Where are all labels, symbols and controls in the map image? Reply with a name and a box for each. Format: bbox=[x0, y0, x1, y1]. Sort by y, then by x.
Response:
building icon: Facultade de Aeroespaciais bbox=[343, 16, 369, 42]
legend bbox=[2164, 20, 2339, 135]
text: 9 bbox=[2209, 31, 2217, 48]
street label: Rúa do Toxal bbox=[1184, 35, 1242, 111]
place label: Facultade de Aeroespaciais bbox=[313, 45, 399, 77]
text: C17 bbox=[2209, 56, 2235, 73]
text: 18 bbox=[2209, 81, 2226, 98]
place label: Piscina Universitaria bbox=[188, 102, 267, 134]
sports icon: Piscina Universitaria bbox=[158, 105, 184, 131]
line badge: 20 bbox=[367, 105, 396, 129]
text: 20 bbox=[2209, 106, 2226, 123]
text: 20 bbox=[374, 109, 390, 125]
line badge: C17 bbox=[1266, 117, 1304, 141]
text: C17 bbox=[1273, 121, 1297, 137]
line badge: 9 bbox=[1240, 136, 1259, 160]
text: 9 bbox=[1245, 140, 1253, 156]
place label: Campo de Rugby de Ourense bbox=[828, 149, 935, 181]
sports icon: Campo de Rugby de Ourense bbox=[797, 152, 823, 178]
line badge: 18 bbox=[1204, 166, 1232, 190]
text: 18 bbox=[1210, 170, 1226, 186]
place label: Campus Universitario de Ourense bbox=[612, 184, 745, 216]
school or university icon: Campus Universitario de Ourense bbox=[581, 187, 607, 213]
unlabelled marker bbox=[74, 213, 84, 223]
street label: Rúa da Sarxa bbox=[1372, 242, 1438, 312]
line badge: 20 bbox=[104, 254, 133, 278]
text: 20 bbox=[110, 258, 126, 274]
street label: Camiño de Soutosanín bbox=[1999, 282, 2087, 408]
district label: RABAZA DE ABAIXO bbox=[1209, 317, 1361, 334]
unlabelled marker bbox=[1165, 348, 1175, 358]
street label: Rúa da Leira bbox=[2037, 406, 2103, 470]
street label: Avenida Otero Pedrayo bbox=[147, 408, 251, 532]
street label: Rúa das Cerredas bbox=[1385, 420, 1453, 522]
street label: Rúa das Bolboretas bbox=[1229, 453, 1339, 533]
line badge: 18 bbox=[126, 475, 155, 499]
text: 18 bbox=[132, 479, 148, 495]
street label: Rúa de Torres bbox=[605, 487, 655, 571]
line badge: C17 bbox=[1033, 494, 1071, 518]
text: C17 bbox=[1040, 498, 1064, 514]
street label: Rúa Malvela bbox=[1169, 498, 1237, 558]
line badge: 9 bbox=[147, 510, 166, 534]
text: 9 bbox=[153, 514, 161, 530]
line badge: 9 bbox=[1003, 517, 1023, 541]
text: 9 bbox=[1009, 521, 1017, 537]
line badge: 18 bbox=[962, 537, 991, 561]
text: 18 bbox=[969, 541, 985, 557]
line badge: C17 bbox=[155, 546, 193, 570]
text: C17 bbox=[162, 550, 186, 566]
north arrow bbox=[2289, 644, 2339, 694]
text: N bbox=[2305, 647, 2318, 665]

════

#### Required work
Line by line, retype the data exactly as written.

#### Expected answer
Where are all labels, symbols and controls in the map image? Reply with a name and a box for each. Format: bbox=[x0, y0, x1, y1]. Sort by y, then by x.
Response:
building icon: Facultade de Aeroespaciais bbox=[343, 16, 369, 42]
legend bbox=[2164, 20, 2339, 135]
text: 9 bbox=[2209, 31, 2217, 48]
street label: Rúa do Toxal bbox=[1184, 35, 1242, 111]
place label: Facultade de Aeroespaciais bbox=[313, 45, 399, 77]
text: C17 bbox=[2209, 56, 2235, 73]
text: 18 bbox=[2209, 81, 2226, 98]
place label: Piscina Universitaria bbox=[188, 102, 267, 134]
sports icon: Piscina Universitaria bbox=[158, 105, 184, 131]
line badge: 20 bbox=[367, 105, 396, 129]
text: 20 bbox=[2209, 106, 2226, 123]
text: 20 bbox=[374, 109, 390, 125]
line badge: C17 bbox=[1266, 117, 1304, 141]
text: C17 bbox=[1273, 121, 1297, 137]
line badge: 9 bbox=[1240, 136, 1259, 160]
text: 9 bbox=[1245, 140, 1253, 156]
place label: Campo de Rugby de Ourense bbox=[828, 149, 935, 181]
sports icon: Campo de Rugby de Ourense bbox=[797, 152, 823, 178]
line badge: 18 bbox=[1204, 166, 1232, 190]
text: 18 bbox=[1210, 170, 1226, 186]
place label: Campus Universitario de Ourense bbox=[612, 184, 745, 216]
school or university icon: Campus Universitario de Ourense bbox=[581, 187, 607, 213]
unlabelled marker bbox=[74, 213, 84, 223]
street label: Rúa da Sarxa bbox=[1372, 242, 1438, 312]
line badge: 20 bbox=[104, 254, 133, 278]
text: 20 bbox=[110, 258, 126, 274]
street label: Camiño de Soutosanín bbox=[1999, 282, 2087, 408]
district label: RABAZA DE ABAIXO bbox=[1209, 317, 1361, 334]
unlabelled marker bbox=[1165, 348, 1175, 358]
street label: Rúa da Leira bbox=[2037, 406, 2103, 470]
street label: Avenida Otero Pedrayo bbox=[147, 408, 251, 532]
street label: Rúa das Cerredas bbox=[1385, 420, 1453, 522]
street label: Rúa das Bolboretas bbox=[1229, 453, 1339, 533]
line badge: 18 bbox=[126, 475, 155, 499]
text: 18 bbox=[132, 479, 148, 495]
street label: Rúa de Torres bbox=[605, 487, 655, 571]
line badge: C17 bbox=[1033, 494, 1071, 518]
text: C17 bbox=[1040, 498, 1064, 514]
street label: Rúa Malvela bbox=[1169, 498, 1237, 558]
line badge: 9 bbox=[147, 510, 166, 534]
text: 9 bbox=[153, 514, 161, 530]
line badge: 9 bbox=[1003, 517, 1023, 541]
text: 9 bbox=[1009, 521, 1017, 537]
line badge: 18 bbox=[962, 537, 991, 561]
text: 18 bbox=[969, 541, 985, 557]
line badge: C17 bbox=[155, 546, 193, 570]
text: C17 bbox=[162, 550, 186, 566]
north arrow bbox=[2289, 644, 2339, 694]
text: N bbox=[2305, 647, 2318, 665]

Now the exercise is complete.